The Greatest Human Achievement is Fiction
The greatest human achievement is fiction, and here’s why:
With fiction we escape worlds, we fall in love, we become part of families, of communities, of stories. We meet people like us or different, those who are more moral, those who hurt like we do, those that think those dark thoughts that we sometimes do as well, though we might not admit it. There are people in these worlds that are quieter, more confident or funnier than us. But at some level we are all the same.
Fiction takes us to places that we cannot dream of (not even if we try really, really hard), where we can do things we never thought we’d be able to do. And it doesn’t matter that we are not really doing those things.
Reading teaches us to live with ourselves and other people; it teaches us to share the world, to love the world and to explore the world.
It shows us how the world could, would or should be, even if we have lost all hope.

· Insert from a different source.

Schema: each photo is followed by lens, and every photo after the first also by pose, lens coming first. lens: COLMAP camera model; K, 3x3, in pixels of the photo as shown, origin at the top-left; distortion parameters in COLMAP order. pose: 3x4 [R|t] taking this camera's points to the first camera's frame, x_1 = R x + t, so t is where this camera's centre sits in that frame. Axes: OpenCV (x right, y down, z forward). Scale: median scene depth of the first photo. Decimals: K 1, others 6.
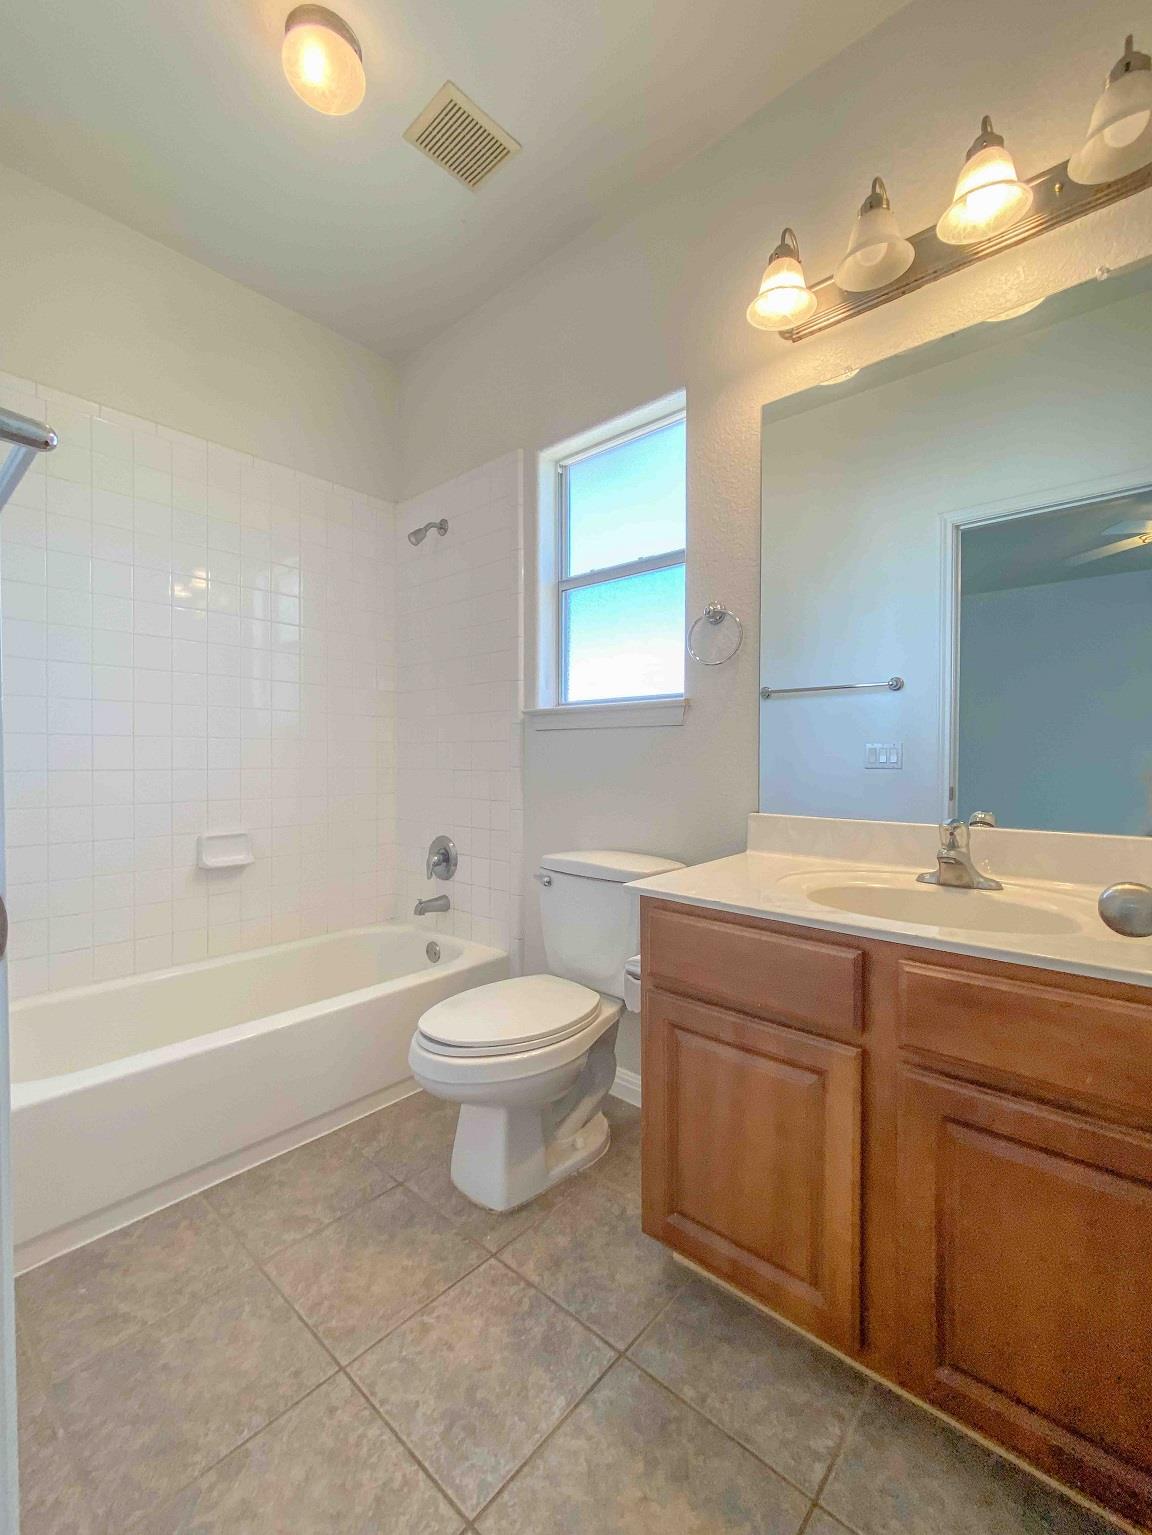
lens RADIAL K [[645.6, 0, 567.5], [0, 645.6, 756.2], [0, 0, 1]] dist [0.004728, -0.001116]
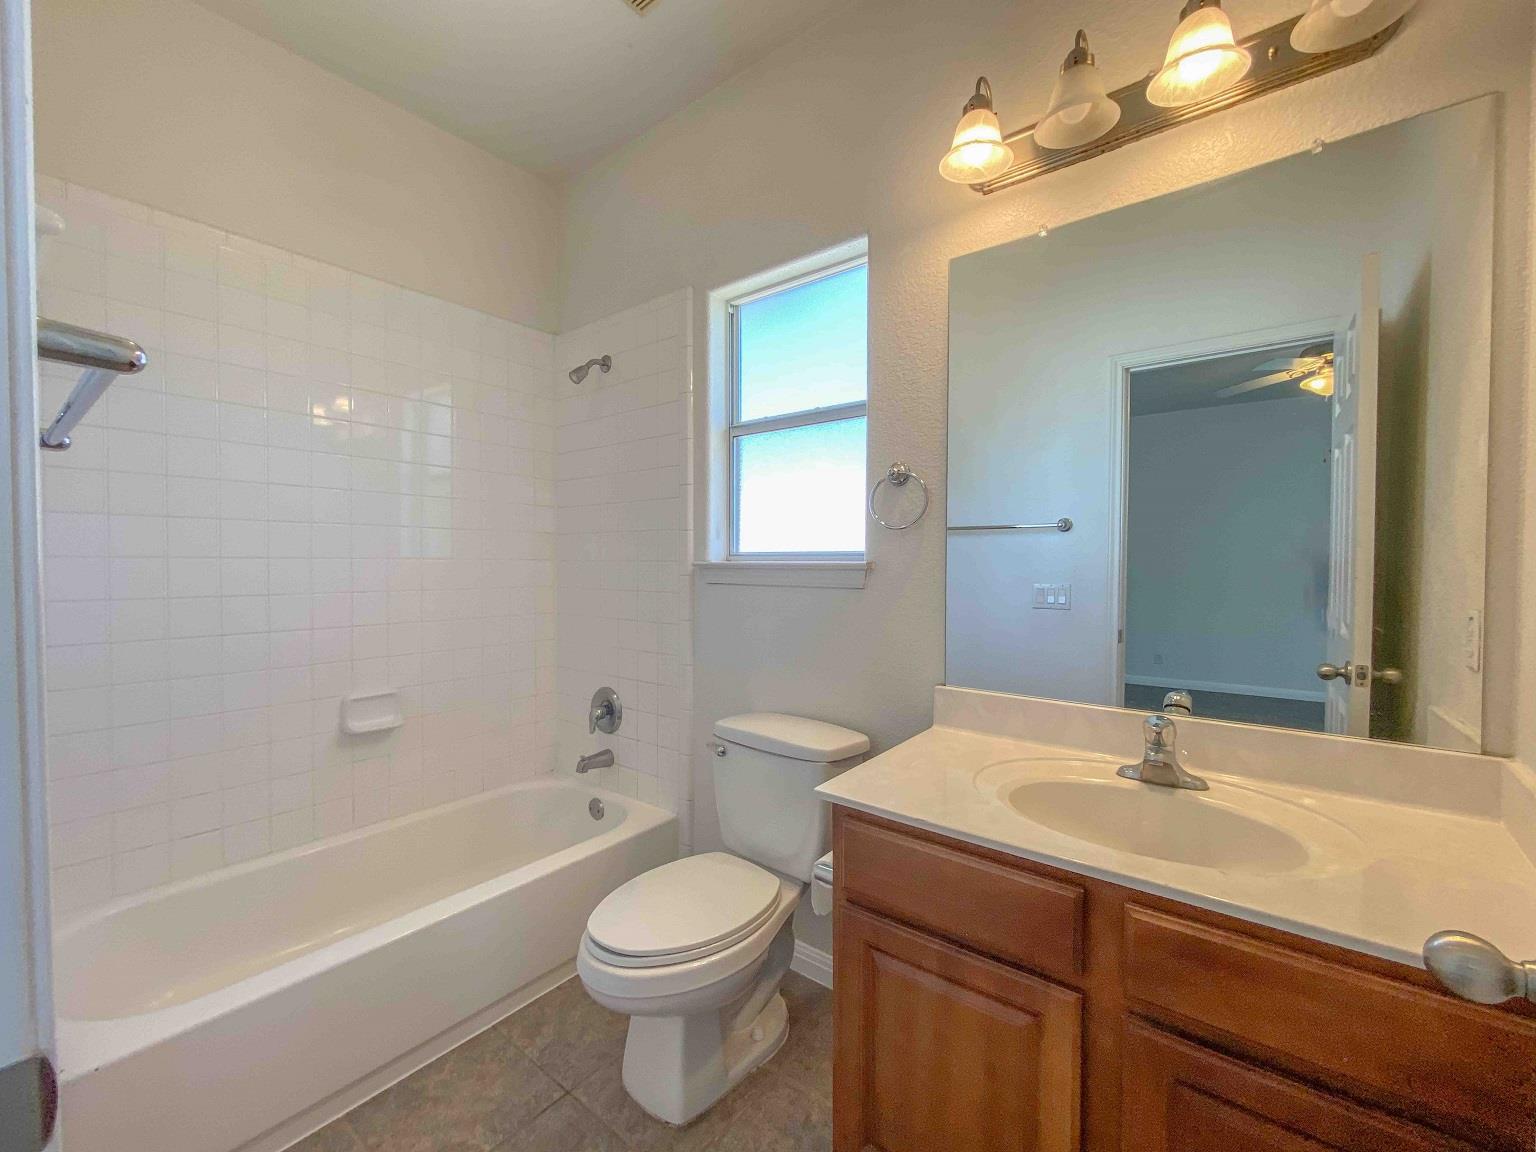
lens RADIAL K [[646.0, 0, 761.0], [0, 646.0, 578.2], [0, 0, 1]] dist [0.004728, -0.001116]
pose [[0.998489, -0.000918, 0.054946, -0.028981], [0.000324, 0.999941, 0.010814, -0.081971], [-0.054953, -0.010780, 0.998431, 0.058957]]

Stories leave us grieving, ecstatic, touched, shocked, loved, thoughtful, smiling, hopeful, comforted, scared, inspired. Some of these things might seem scary. But they are not scary because ever person in the history of human kind has felt them at some point, and reading tells us that we are not the first, nor the last, to feel such a way.
Reading is life itself, a polaroid of what it means to be us, to be human, alone (or so we think…) in this big, big universe. Let’s fill it with stories.